■ AIM OF THE EXERCISE ■
Output only these lines, set down exactly: the one containing "nose: (281, 137)" and each line after it through the end of the records.

(AVAILABLE DATA begins)

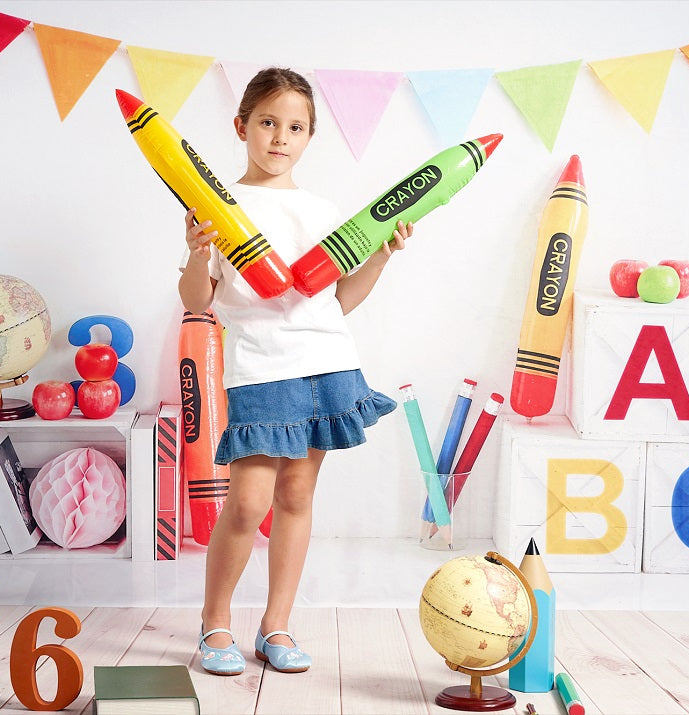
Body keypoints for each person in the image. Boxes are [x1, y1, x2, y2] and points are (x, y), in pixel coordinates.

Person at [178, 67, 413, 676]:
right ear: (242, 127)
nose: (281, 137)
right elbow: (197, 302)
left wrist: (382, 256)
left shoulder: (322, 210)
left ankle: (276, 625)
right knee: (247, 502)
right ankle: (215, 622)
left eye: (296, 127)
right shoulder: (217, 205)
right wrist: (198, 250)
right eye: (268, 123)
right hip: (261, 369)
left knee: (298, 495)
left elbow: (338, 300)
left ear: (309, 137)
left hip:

(AVAILABLE DATA ends)

■ YOUR RESPONSE ■
nose: (281, 137)
right elbow: (197, 302)
left wrist: (382, 256)
left shoulder: (322, 210)
left ankle: (276, 625)
right knee: (247, 502)
right ankle: (215, 622)
left eye: (296, 127)
right shoulder: (217, 205)
right wrist: (198, 250)
right eye: (268, 123)
right hip: (261, 369)
left knee: (298, 495)
left elbow: (338, 300)
left ear: (309, 137)
left hip:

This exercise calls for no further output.